**** Source records

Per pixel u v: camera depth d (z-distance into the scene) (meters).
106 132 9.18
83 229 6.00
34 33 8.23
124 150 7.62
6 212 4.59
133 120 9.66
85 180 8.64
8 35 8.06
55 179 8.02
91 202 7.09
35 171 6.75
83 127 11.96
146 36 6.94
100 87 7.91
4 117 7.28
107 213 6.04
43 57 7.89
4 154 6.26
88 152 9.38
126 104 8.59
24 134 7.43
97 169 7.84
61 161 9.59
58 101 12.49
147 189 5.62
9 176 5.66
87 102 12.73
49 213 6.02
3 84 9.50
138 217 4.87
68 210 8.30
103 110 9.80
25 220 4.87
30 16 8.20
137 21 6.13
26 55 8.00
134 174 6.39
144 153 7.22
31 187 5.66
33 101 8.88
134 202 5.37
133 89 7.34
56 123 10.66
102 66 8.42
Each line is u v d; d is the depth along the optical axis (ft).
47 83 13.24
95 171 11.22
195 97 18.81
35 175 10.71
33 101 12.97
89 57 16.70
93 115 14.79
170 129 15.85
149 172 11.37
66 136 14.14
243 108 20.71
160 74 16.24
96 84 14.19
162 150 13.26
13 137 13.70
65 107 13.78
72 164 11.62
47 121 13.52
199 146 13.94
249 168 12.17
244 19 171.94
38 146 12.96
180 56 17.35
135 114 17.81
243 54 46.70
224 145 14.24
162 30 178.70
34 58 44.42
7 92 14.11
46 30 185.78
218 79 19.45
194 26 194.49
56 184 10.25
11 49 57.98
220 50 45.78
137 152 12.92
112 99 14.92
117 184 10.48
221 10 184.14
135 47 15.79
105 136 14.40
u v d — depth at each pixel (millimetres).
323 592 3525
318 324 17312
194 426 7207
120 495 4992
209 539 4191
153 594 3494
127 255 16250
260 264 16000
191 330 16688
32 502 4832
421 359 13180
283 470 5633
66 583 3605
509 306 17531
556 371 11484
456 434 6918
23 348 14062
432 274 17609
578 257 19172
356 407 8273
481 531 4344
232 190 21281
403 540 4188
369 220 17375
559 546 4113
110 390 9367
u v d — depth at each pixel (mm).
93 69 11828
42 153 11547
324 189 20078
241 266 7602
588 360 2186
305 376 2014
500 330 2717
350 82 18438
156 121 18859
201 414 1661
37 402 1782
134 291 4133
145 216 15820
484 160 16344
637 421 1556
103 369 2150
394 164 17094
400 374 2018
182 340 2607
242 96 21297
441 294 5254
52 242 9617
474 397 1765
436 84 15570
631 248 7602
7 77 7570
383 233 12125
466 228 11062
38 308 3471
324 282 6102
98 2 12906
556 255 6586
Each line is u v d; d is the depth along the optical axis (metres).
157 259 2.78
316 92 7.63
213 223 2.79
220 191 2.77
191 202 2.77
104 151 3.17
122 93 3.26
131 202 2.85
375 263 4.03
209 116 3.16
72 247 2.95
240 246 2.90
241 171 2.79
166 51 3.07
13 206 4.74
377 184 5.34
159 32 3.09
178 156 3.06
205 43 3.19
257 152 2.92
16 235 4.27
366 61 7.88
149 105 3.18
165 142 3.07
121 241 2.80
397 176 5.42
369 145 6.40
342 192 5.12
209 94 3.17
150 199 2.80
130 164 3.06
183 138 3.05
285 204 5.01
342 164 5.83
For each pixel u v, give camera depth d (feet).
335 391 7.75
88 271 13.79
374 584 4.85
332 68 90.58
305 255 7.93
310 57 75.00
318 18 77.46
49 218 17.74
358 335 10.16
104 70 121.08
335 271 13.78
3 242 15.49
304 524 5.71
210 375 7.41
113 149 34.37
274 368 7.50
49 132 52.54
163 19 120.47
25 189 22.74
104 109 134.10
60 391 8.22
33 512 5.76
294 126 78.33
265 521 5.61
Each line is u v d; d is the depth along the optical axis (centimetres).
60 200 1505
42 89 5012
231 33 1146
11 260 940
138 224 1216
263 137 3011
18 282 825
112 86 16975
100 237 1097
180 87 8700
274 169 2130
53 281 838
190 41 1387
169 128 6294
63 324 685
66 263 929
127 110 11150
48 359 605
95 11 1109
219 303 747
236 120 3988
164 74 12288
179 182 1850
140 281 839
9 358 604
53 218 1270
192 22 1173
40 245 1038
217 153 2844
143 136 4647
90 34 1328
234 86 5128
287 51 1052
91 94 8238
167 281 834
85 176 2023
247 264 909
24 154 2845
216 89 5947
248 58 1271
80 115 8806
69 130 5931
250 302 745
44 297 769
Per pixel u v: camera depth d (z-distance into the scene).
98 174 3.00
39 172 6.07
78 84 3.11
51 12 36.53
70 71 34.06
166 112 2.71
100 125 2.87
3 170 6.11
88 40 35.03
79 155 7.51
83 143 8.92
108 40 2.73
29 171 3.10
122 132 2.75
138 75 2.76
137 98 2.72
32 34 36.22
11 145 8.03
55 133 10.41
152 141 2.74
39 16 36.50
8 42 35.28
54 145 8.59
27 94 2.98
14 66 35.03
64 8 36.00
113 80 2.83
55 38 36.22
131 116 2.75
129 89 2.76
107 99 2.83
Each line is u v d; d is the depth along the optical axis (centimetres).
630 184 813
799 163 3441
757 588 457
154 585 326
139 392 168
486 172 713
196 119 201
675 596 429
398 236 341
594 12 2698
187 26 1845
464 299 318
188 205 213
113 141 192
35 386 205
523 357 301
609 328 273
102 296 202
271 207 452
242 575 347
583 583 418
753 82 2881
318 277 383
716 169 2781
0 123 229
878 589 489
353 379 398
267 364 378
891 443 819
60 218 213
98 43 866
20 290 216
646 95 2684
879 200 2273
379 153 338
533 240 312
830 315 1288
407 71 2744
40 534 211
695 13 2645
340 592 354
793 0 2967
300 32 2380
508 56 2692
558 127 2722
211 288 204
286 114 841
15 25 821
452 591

********

Exactness is what counts here: write out every record again.

Per pixel u v: camera depth d (z-distance into the scene) (meters).
106 132 9.18
83 229 6.00
34 33 8.23
124 150 7.62
6 212 4.59
133 120 9.66
85 180 8.64
8 35 8.06
55 179 8.02
91 202 7.09
35 171 6.75
83 127 11.96
146 36 6.94
100 87 7.91
4 117 7.28
107 213 6.04
43 57 7.89
4 154 6.26
88 152 9.38
126 104 8.59
24 134 7.43
97 169 7.84
61 161 9.59
58 101 12.49
147 189 5.62
9 176 5.66
87 102 12.73
49 213 6.02
3 84 9.50
138 217 4.87
68 210 8.30
103 110 9.80
25 220 4.87
30 16 8.20
137 21 6.13
26 55 8.00
134 174 6.39
144 153 7.22
31 187 5.66
33 101 8.88
134 202 5.37
133 89 7.34
56 123 10.66
102 66 8.42
Each line is u v d; d is the depth along the optical axis (ft).
47 83 13.24
95 171 11.22
195 97 18.81
35 175 10.71
33 101 12.97
89 57 16.70
93 115 14.79
170 129 15.85
149 172 11.37
66 136 14.14
243 108 20.71
160 74 16.24
96 84 14.19
162 150 13.26
13 137 13.70
65 107 13.78
72 164 11.62
47 121 13.52
199 146 13.94
249 168 12.17
244 19 171.94
38 146 12.96
180 56 17.35
135 114 17.81
243 54 46.70
224 145 14.24
162 30 178.70
34 58 44.42
7 92 14.11
46 30 185.78
218 79 19.45
194 26 194.49
56 184 10.25
11 49 57.98
220 50 45.78
137 152 12.92
112 99 14.92
117 184 10.48
221 10 184.14
135 47 15.79
105 136 14.40
u v d — depth at each pixel (millimetres).
323 592 3525
318 324 17312
194 426 7207
120 495 4992
209 539 4191
153 594 3494
127 255 16250
260 264 16000
191 330 16688
32 502 4832
421 359 13180
283 470 5633
66 583 3605
509 306 17531
556 371 11484
456 434 6918
23 348 14062
432 274 17609
578 257 19172
356 407 8273
481 531 4344
232 190 21281
403 540 4188
369 220 17375
559 546 4113
110 390 9367
u v d — depth at each pixel (mm).
93 69 11828
42 153 11547
324 189 20078
241 266 7602
588 360 2186
305 376 2014
500 330 2717
350 82 18438
156 121 18859
201 414 1661
37 402 1782
134 291 4133
145 216 15820
484 160 16344
637 421 1556
103 369 2150
394 164 17094
400 374 2018
182 340 2607
242 96 21297
441 294 5254
52 242 9617
474 397 1765
436 84 15570
631 248 7602
7 77 7570
383 233 12125
466 228 11062
38 308 3471
324 282 6102
98 2 12906
556 255 6586
Each line is u v d; d is the depth along the optical axis (metres).
157 259 2.78
316 92 7.63
213 223 2.79
220 191 2.77
191 202 2.77
104 151 3.17
122 93 3.26
131 202 2.85
375 263 4.03
209 116 3.16
72 247 2.95
240 246 2.90
241 171 2.79
166 51 3.07
13 206 4.74
377 184 5.34
159 32 3.09
178 156 3.06
205 43 3.19
257 152 2.92
16 235 4.27
366 61 7.88
149 105 3.18
165 142 3.07
121 241 2.80
397 176 5.42
369 145 6.40
342 192 5.12
209 94 3.17
150 199 2.80
130 164 3.06
183 138 3.05
285 204 5.01
342 164 5.83
For each pixel u v, give camera depth d (feet).
335 391 7.75
88 271 13.79
374 584 4.85
332 68 90.58
305 255 7.93
310 57 75.00
318 18 77.46
49 218 17.74
358 335 10.16
104 70 121.08
335 271 13.78
3 242 15.49
304 524 5.71
210 375 7.41
113 149 34.37
274 368 7.50
49 132 52.54
163 19 120.47
25 189 22.74
104 109 134.10
60 391 8.22
33 512 5.76
294 126 78.33
265 521 5.61
Each line is u v d; d is the depth along the optical axis (centimetres).
60 200 1505
42 89 5012
231 33 1146
11 260 940
138 224 1216
263 137 3011
18 282 825
112 86 16975
100 237 1097
180 87 8700
274 169 2130
53 281 838
190 41 1387
169 128 6294
63 324 685
66 263 929
127 110 11150
48 359 605
95 11 1109
219 303 747
236 120 3988
164 74 12288
179 182 1850
140 281 839
9 358 604
53 218 1270
192 22 1173
40 245 1038
217 153 2844
143 136 4647
90 34 1328
234 86 5128
287 51 1052
91 94 8238
167 281 834
85 176 2023
247 264 909
24 154 2845
216 89 5947
248 58 1271
80 115 8806
69 130 5931
250 302 745
44 297 769
Per pixel u v: camera depth d (z-distance into the scene).
98 174 3.00
39 172 6.07
78 84 3.11
51 12 36.53
70 71 34.06
166 112 2.71
100 125 2.87
3 170 6.11
88 40 35.03
79 155 7.51
83 143 8.92
108 40 2.73
29 171 3.10
122 132 2.75
138 75 2.76
137 98 2.72
32 34 36.22
11 145 8.03
55 133 10.41
152 141 2.74
39 16 36.50
8 42 35.28
54 145 8.59
27 94 2.98
14 66 35.03
64 8 36.00
113 80 2.83
55 38 36.22
131 116 2.75
129 89 2.76
107 99 2.83
Each line is u v d; d is the depth along the optical axis (centimetres).
630 184 813
799 163 3441
757 588 457
154 585 326
139 392 168
486 172 713
196 119 201
675 596 429
398 236 341
594 12 2698
187 26 1845
464 299 318
188 205 213
113 141 192
35 386 205
523 357 301
609 328 273
102 296 202
271 207 452
242 575 347
583 583 418
753 82 2881
318 277 383
716 169 2781
0 123 229
878 589 489
353 379 398
267 364 378
891 443 819
60 218 213
98 43 866
20 290 216
646 95 2684
879 200 2273
379 153 338
533 240 312
830 315 1288
407 71 2744
40 534 211
695 13 2645
340 592 354
793 0 2967
300 32 2380
508 56 2692
558 127 2722
211 288 204
286 114 841
15 25 821
452 591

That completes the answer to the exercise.